Se poi leggiamo che "il dio è giorno notte inverno estate guerra pace sazietà fame, e muta come il fuoco quando si mischia ai fumi odorosi e prende il nome dell'aroma di ciascuno di essi", anche qui troviamo materia per continuare un millenario letargo.
Ma, al di là dei frammenti brevi per difetto, ci sono altri testi filosofici brevi per proposito. Brevissimi sono i Colloqui con se stesso di Marco Aurelio, brevi i pensieri di Pascal, più distese molte pagine di Montaigne ma, nell’insieme, brevissime rispetto alle tre critiche kantiane o alla Fenomenologia dello spirito di Hegel. Potremmo continuare, riferendoci, come d’obbligo, a Karl Kraus o ai Pensieri spettinati di quel filosofo al fulmicotone che è Stanislav Lec, ma che dire di Wittgenstein, in particolare quello delle Ricerche filosofiche o dei Quaderni? E vorrei ricordare, anche se nessuno se ne ricorda più, Alain, che ha fatto per anni esattamente quello che sta facendo Massarenti: cioè, a partire dal 1903, ha pubblicato prima su “La Dépêche de Lorient” e “La Dépêche de Rouen” e poi via via su giornali più importanti, circa tremila propos brevissimi di carattere politico e filosofico, poi raccolti da Gallimard in diversi volumi. Ciascuno era addirittura più breve di un nano, in media 1500 battute.

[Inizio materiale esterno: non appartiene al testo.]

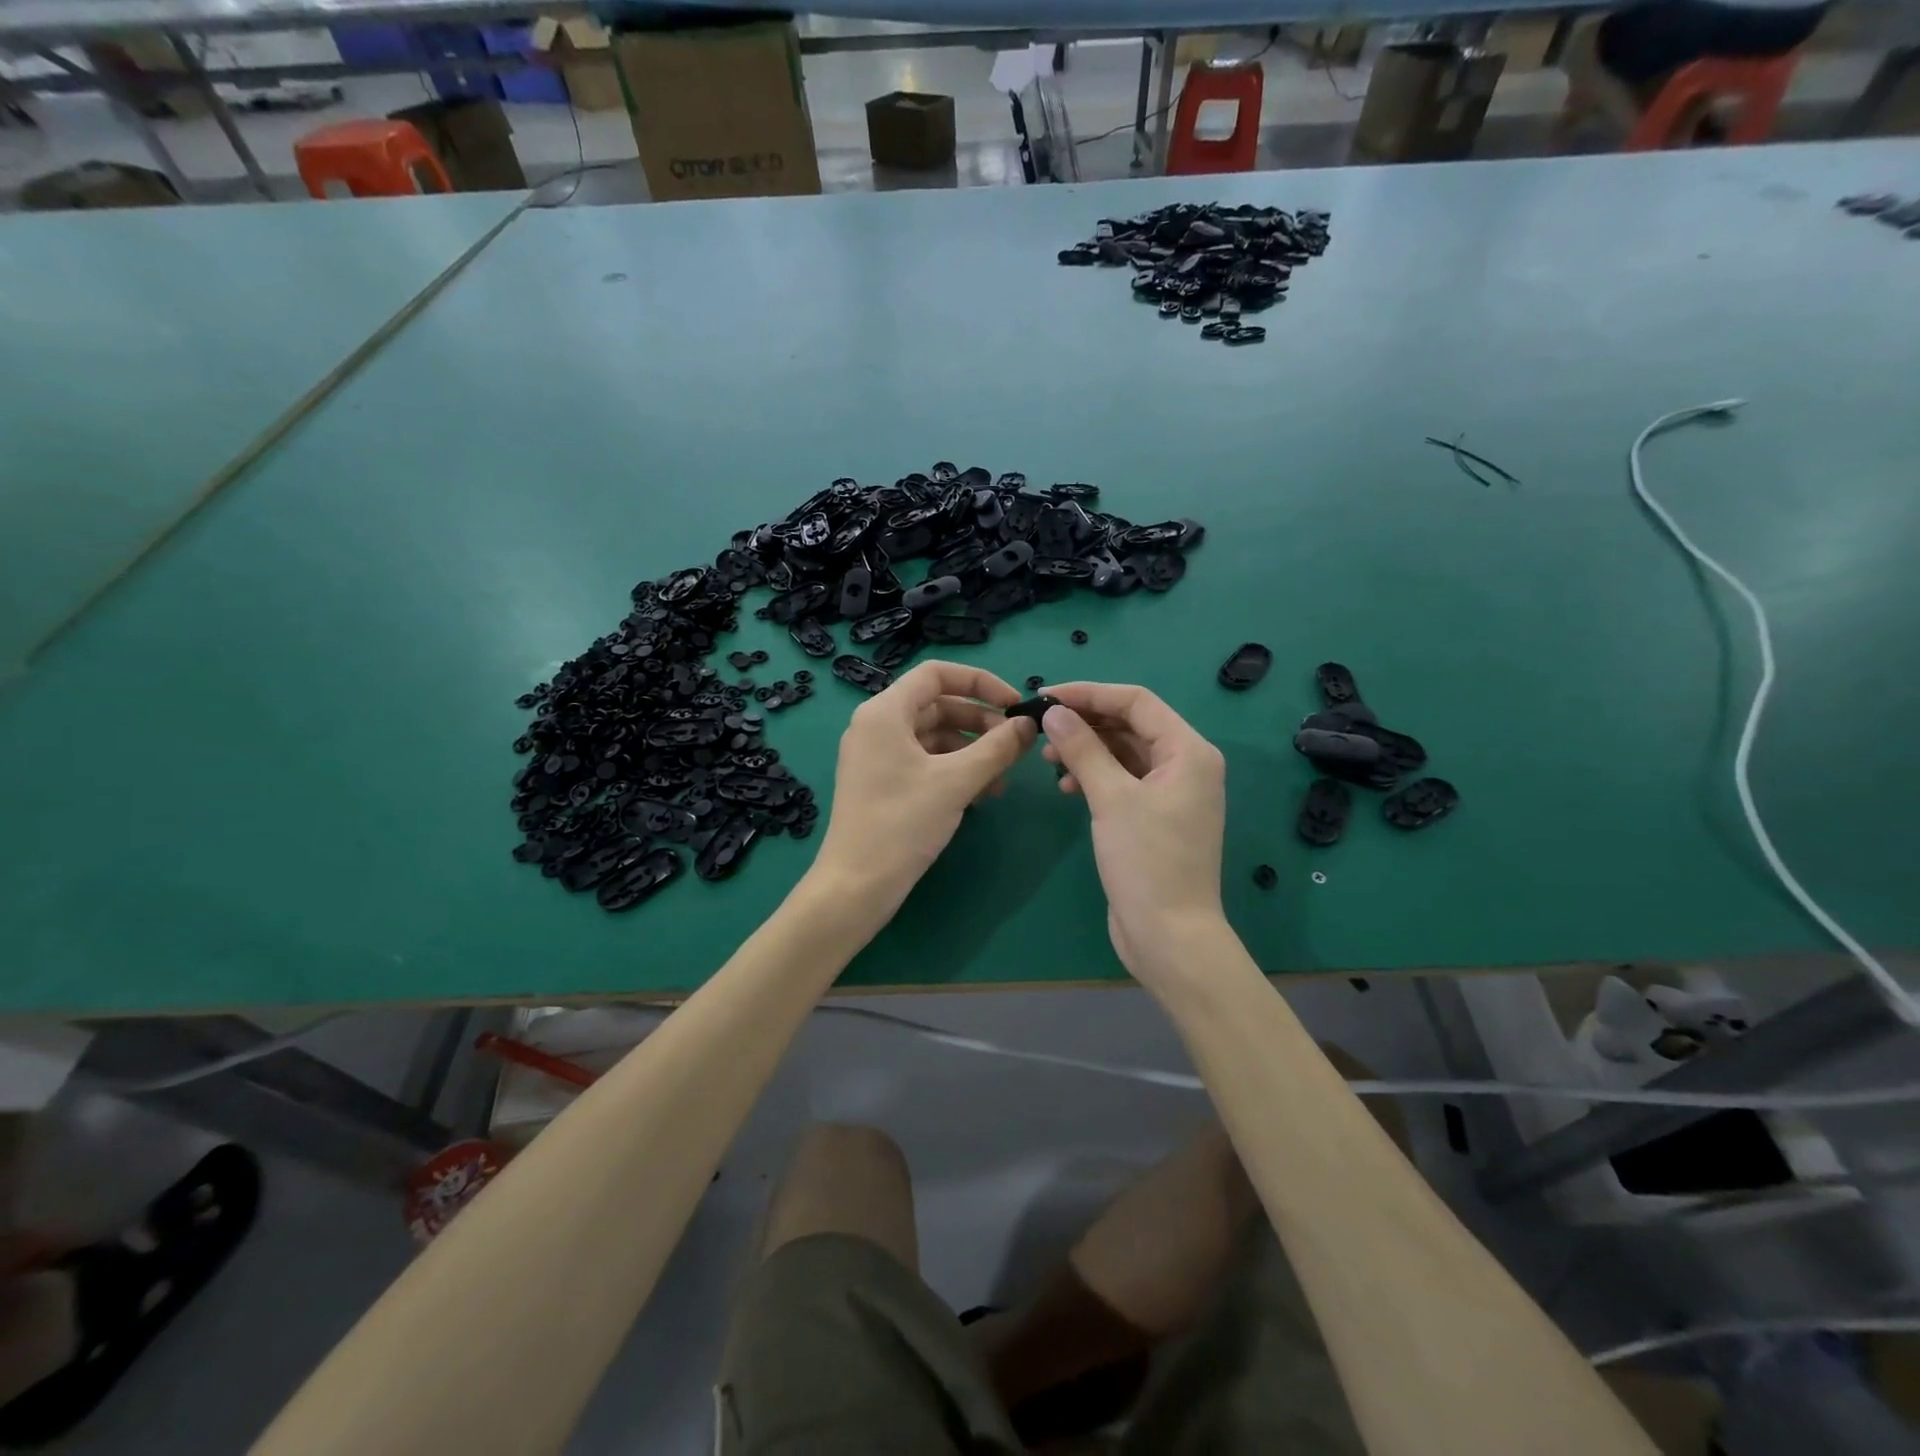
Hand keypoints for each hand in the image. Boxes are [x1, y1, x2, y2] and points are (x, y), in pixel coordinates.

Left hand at [813, 661, 1036, 919]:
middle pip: (937, 705)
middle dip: (979, 722)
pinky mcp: (883, 783)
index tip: (1013, 704)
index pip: (937, 674)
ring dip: (971, 750)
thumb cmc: (902, 824)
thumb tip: (1028, 725)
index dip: (980, 682)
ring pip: (934, 737)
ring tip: (1002, 778)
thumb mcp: (956, 782)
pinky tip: (982, 794)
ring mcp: (878, 756)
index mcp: (885, 712)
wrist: (856, 886)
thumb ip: (997, 748)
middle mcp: (877, 726)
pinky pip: (925, 762)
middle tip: (1014, 746)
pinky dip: (955, 770)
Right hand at [1040, 684, 1227, 981]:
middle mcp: (1186, 764)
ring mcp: (1171, 792)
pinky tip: (1067, 786)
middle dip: (1086, 722)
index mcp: (1189, 751)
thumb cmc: (1147, 862)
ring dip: (1087, 750)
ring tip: (1048, 759)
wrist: (1169, 935)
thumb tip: (1054, 712)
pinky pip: (1123, 779)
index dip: (1090, 693)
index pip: (1136, 701)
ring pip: (1124, 752)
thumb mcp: (1111, 798)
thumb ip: (1083, 749)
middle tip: (1042, 729)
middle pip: (1130, 724)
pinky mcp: (1155, 816)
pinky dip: (1095, 776)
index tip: (1046, 696)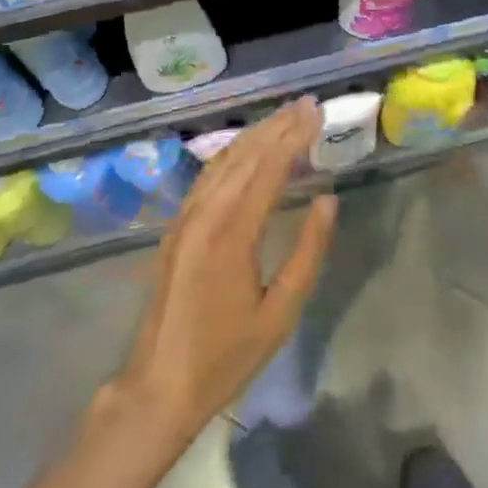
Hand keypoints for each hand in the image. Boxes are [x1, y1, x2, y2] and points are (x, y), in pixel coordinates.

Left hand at [107, 99, 337, 445]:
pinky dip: (233, 153)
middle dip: (277, 125)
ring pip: (224, 160)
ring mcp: (186, 217)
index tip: (316, 112)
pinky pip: (208, 176)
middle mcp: (205, 213)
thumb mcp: (280, 314)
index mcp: (232, 232)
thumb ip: (307, 252)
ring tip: (283, 116)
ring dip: (255, 134)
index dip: (294, 137)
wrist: (159, 385)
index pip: (269, 168)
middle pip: (245, 155)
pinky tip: (246, 148)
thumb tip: (328, 200)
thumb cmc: (226, 356)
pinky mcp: (177, 225)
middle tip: (306, 103)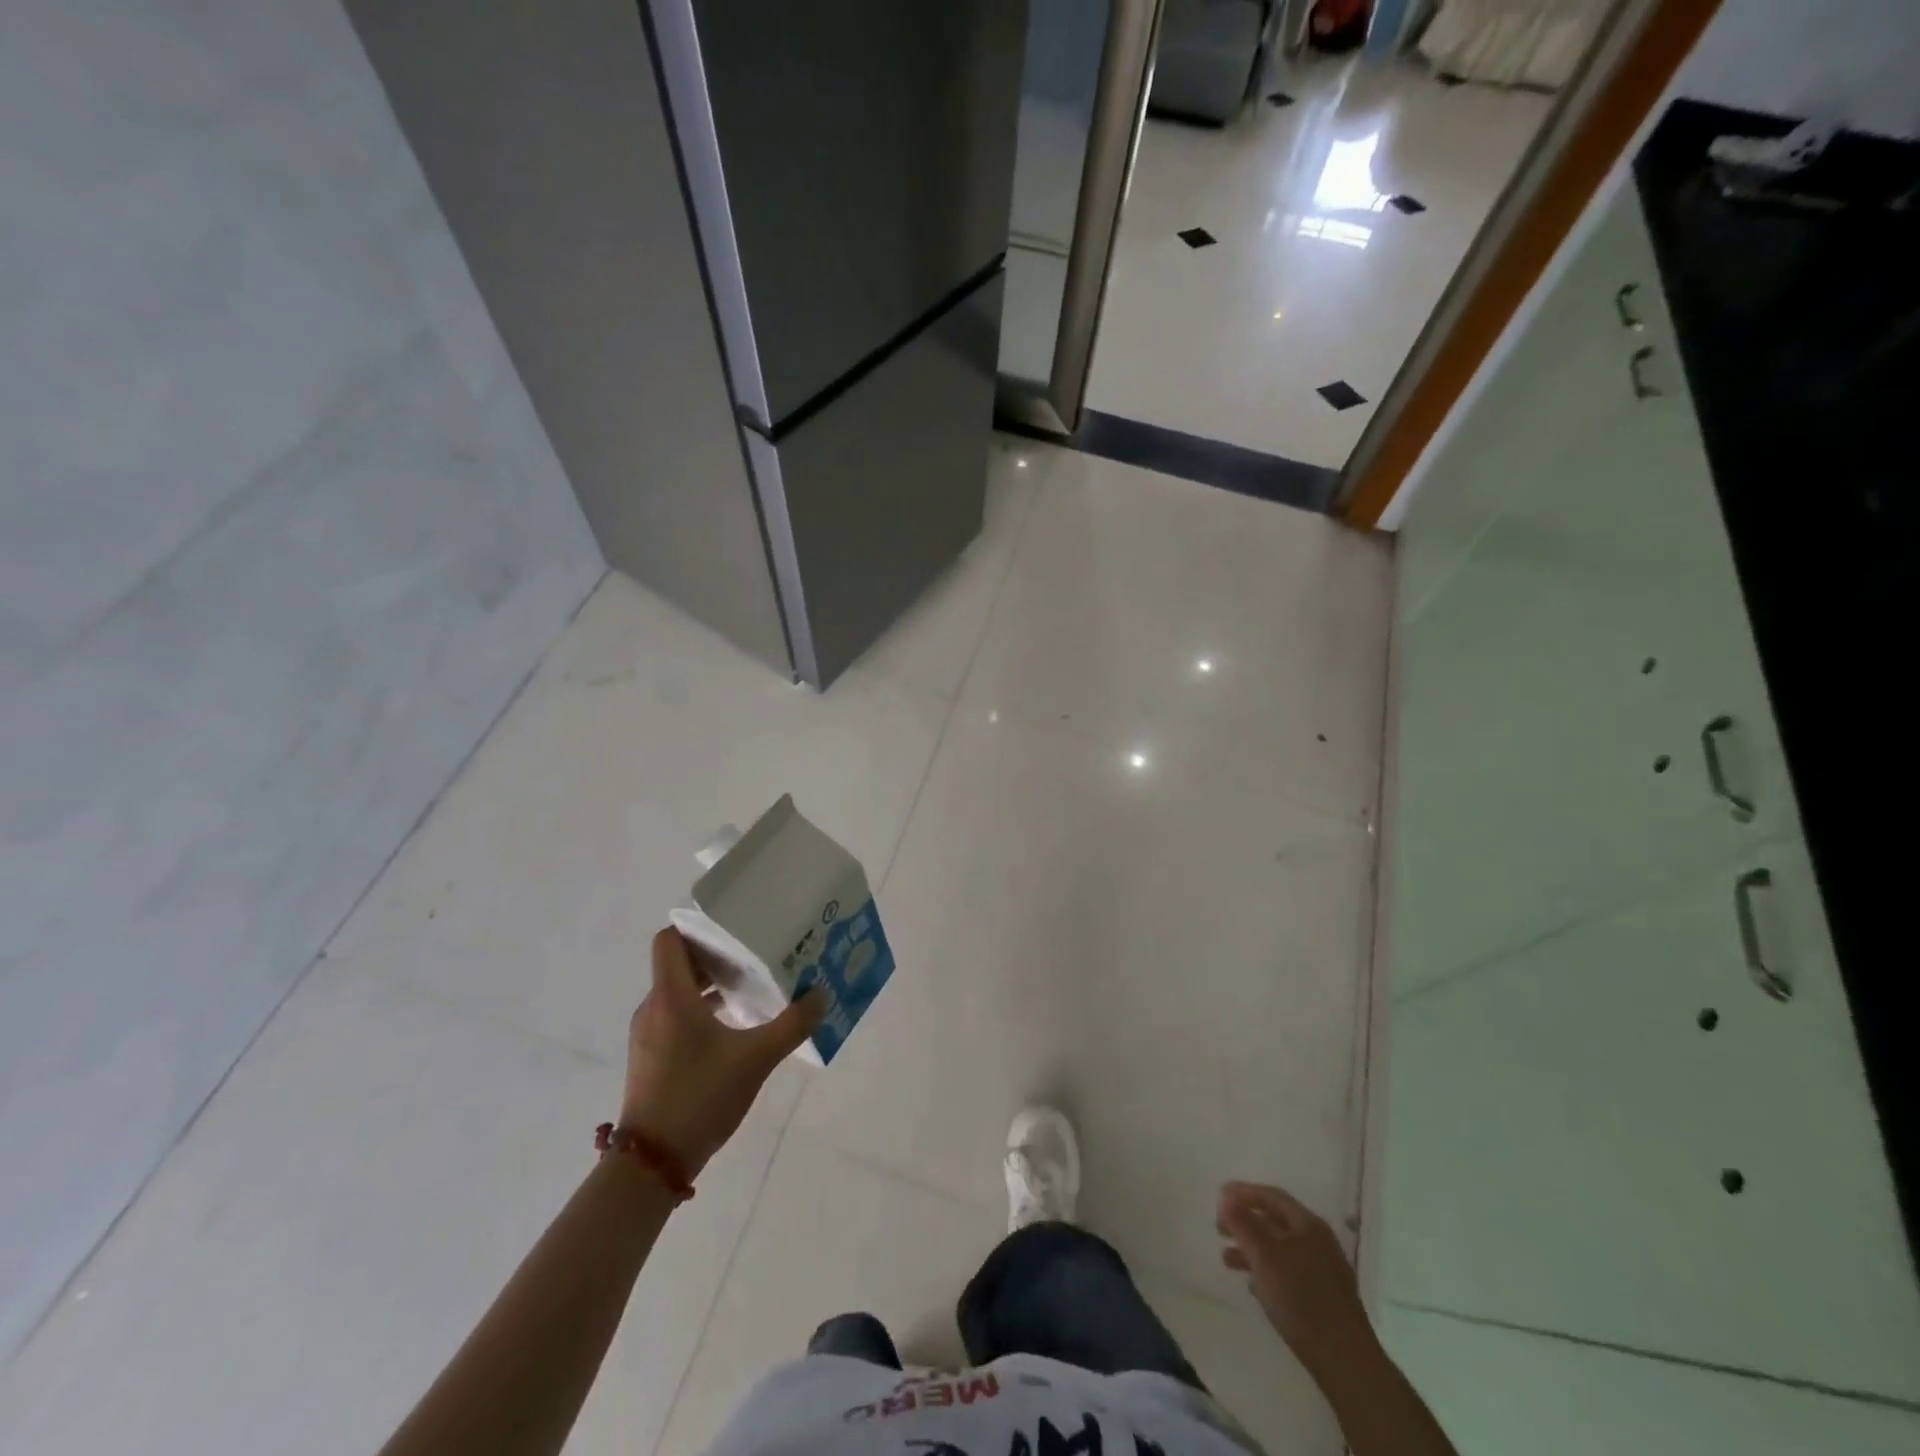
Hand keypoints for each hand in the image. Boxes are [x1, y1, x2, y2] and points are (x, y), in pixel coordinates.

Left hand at [620, 928, 824, 1175]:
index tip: (733, 927)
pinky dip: (699, 1009)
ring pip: (677, 991)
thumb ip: (792, 1025)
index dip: (698, 927)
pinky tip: (732, 1026)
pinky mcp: (650, 1056)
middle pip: (678, 963)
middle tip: (754, 953)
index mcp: (671, 997)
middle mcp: (654, 1007)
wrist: (651, 1165)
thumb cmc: (700, 1097)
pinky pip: (674, 1015)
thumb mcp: (756, 1059)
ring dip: (709, 984)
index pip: (670, 939)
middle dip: (714, 955)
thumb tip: (821, 994)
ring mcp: (648, 1034)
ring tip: (749, 987)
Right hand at [1217, 1182, 1374, 1374]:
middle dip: (1245, 1221)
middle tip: (1220, 1228)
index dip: (1244, 1192)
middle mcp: (1318, 1242)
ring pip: (1280, 1249)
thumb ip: (1243, 1224)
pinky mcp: (1324, 1298)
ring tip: (1227, 1259)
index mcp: (1308, 1225)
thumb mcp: (1264, 1255)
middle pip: (1276, 1221)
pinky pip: (1288, 1272)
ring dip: (1252, 1248)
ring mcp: (1324, 1271)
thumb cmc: (1301, 1298)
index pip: (1272, 1196)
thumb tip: (1226, 1200)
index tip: (1219, 1194)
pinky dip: (1267, 1270)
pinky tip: (1253, 1285)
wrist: (1345, 1361)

Saremmo tentati di dire che tanto più è breve il pensiero filosofico, tanto più fa scrivere, come gli autori che muoiono suicidi giovanissimi ed hanno pubblicato pochissime pagine. Ma non sarebbe giusto perché altri fiumi di inchiostro hanno fatto versare filosofi fecondi oltre ogni umana sopportazione, da Aristotele a Kant, da Hegel a Marx, fino a Heidegger. Del quale però fanno più discutere i testi brevi dopo la "svolta" che un testo lungo come Essere e tempo. In ogni caso con la forma breve si possono esprimere idee filosofiche molto profonde e talora la concisione consente delle discese in abisso.
Non ultimo vantaggio della forma breve - quando non si tratta di forma breve per difetto, per cui non si capisce cosa l’autore volesse dire perché è scomparso il contesto - è che riesce a essere (e nel caso di Massarenti certamente ci riesce), affettuosa. Riesce, cioè, a parlare anche al pubblico che legge un giornale o un settimanale.
Spesso questi “lanci del nano” di Massarenti hanno una caratteristica particolare rispetto ai modelli dei maggiori che ho citato: si presentano non come folgorazioni filosofiche personali, ma come riprese di idee filosofiche altrui, che Massarenti va a scovare con senso della provocazione e dello humour. Si potrebbe anche dire che questi nani, con molta nonchalance, percorrono tutto il tragitto della storia della filosofia occidentale e, con l’aria di non voler risolvere nulla, pongono delle domande. Ovviamente sono quasi tutte domande senza risposta perché, come forse vi hanno detto, la filosofia è quel discorso che pone solo le domande per cui non c’è risposta - affermazione profondissima che non è da considerarsi una battuta.